What you have to do: Return the lines below that carry the word "says".

:::

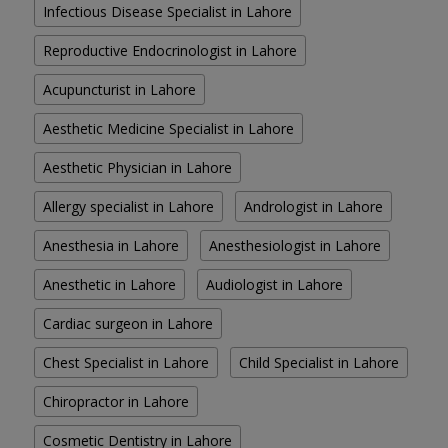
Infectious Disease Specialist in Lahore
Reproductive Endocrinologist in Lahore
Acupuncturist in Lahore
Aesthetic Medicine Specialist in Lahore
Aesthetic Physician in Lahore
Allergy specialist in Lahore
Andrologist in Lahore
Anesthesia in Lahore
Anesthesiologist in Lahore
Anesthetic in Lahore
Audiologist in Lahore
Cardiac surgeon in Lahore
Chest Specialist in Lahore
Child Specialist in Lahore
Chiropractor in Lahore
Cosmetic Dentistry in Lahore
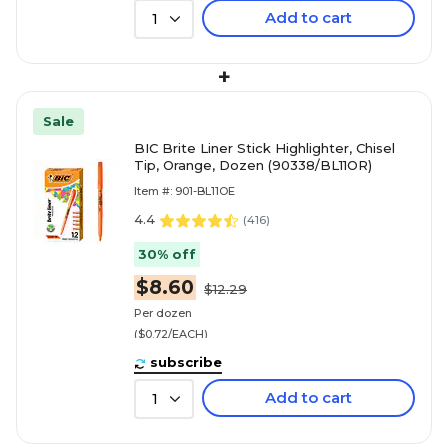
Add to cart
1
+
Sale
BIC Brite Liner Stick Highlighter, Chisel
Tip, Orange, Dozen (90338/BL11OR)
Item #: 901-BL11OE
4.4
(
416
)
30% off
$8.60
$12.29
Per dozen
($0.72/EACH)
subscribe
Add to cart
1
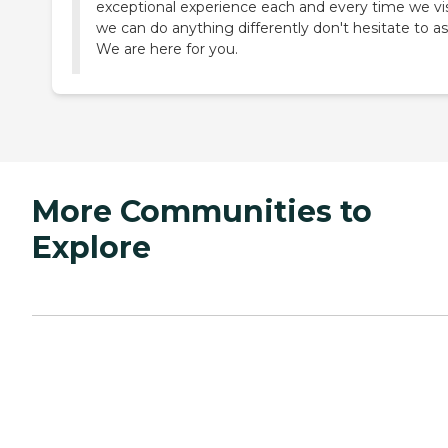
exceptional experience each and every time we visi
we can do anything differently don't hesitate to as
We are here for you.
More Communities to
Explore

:::

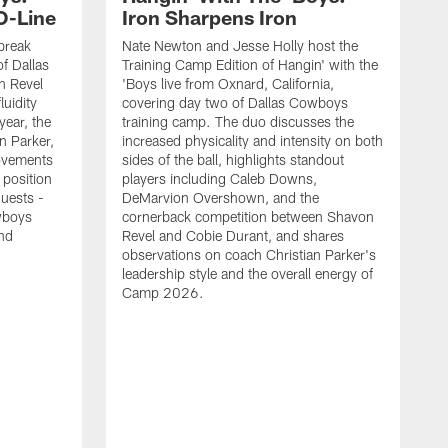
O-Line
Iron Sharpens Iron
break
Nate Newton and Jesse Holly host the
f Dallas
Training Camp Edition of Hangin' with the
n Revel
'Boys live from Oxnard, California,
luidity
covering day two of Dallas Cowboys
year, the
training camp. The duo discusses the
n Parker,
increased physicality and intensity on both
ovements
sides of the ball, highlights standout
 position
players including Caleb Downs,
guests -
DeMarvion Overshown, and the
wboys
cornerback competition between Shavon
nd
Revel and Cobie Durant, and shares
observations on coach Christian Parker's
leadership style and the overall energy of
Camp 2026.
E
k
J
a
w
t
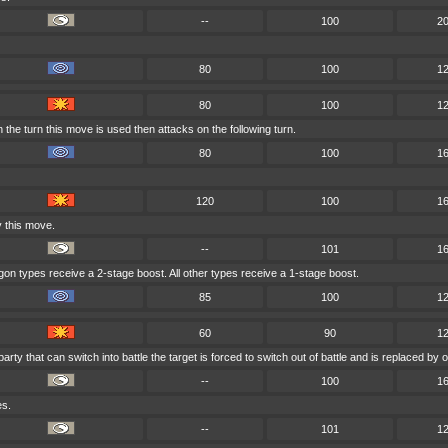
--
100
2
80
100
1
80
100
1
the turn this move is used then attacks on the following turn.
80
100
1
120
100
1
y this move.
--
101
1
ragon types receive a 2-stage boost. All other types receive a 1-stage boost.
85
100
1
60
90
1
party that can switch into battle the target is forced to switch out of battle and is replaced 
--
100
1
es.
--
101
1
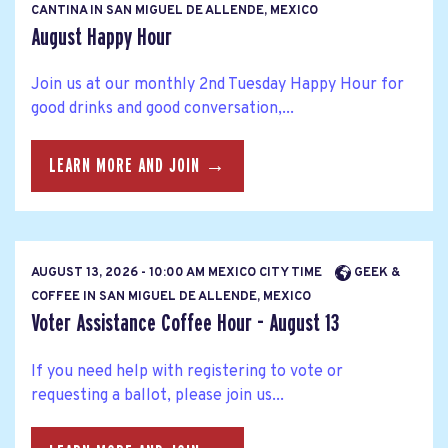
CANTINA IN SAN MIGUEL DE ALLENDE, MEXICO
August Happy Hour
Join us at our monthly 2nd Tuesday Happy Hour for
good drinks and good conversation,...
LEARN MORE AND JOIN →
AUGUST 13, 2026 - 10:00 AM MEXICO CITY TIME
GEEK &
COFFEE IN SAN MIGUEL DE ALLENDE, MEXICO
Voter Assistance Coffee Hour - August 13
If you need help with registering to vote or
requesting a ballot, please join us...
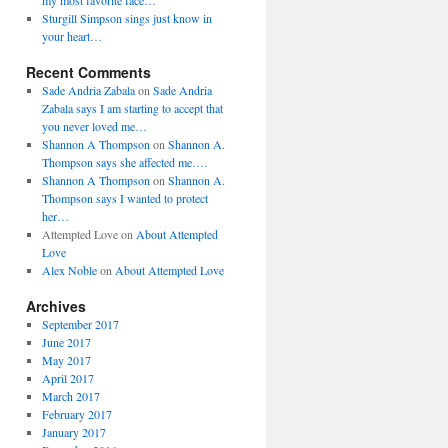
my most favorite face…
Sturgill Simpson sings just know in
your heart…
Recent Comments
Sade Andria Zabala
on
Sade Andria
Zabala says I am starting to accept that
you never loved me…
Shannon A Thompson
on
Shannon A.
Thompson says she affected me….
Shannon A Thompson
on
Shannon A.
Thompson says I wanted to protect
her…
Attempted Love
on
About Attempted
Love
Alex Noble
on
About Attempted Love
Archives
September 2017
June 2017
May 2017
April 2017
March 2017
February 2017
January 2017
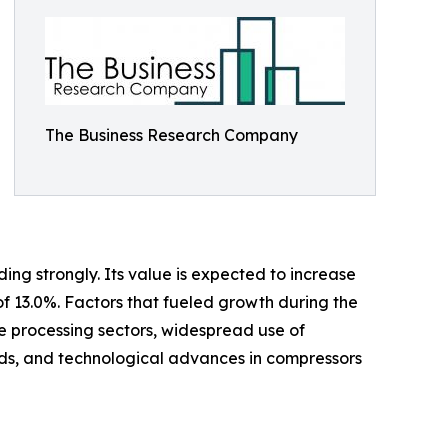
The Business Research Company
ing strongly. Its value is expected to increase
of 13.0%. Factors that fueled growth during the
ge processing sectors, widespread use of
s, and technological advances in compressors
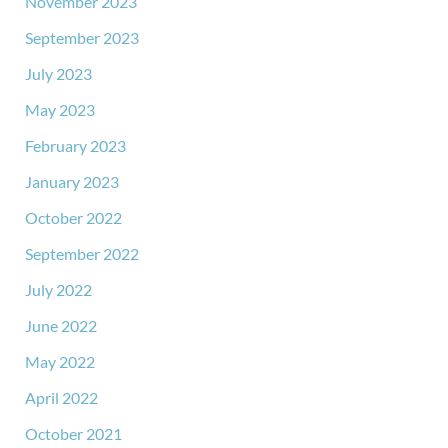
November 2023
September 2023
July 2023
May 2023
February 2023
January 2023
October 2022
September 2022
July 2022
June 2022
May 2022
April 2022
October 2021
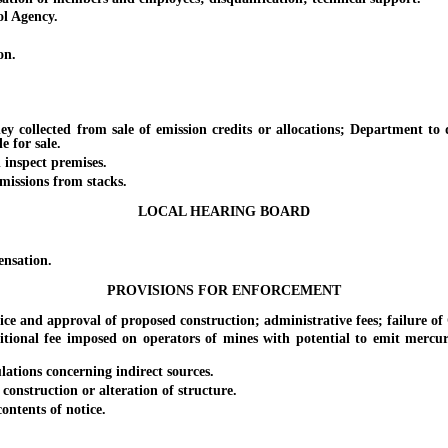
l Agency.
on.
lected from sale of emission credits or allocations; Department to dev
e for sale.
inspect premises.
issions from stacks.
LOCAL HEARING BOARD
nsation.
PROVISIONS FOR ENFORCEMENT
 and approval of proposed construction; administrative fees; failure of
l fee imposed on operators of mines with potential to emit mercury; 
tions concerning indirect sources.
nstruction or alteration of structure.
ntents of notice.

:::

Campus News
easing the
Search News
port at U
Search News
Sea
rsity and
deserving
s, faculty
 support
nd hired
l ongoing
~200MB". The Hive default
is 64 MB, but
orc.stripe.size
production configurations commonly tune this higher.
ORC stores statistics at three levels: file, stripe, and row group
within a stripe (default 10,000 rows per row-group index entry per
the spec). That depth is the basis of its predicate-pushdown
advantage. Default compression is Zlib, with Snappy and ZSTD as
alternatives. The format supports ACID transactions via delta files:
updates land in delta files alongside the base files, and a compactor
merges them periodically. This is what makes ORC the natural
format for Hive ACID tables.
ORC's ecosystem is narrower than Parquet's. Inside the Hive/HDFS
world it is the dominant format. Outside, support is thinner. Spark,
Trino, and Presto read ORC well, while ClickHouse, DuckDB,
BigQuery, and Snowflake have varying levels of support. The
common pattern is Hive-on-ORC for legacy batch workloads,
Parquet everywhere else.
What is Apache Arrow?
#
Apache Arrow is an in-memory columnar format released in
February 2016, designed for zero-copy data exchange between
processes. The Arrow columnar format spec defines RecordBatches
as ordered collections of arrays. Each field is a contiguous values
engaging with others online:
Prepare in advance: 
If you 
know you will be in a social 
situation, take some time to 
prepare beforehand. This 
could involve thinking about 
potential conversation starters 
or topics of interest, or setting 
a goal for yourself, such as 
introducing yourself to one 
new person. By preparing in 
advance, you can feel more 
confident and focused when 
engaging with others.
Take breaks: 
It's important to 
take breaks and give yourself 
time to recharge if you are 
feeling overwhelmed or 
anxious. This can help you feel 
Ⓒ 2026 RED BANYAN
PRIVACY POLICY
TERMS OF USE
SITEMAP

:::

Response to this task:
Zabala says I am starting to accept that
Thompson says she affected me….
Thompson says I wanted to protect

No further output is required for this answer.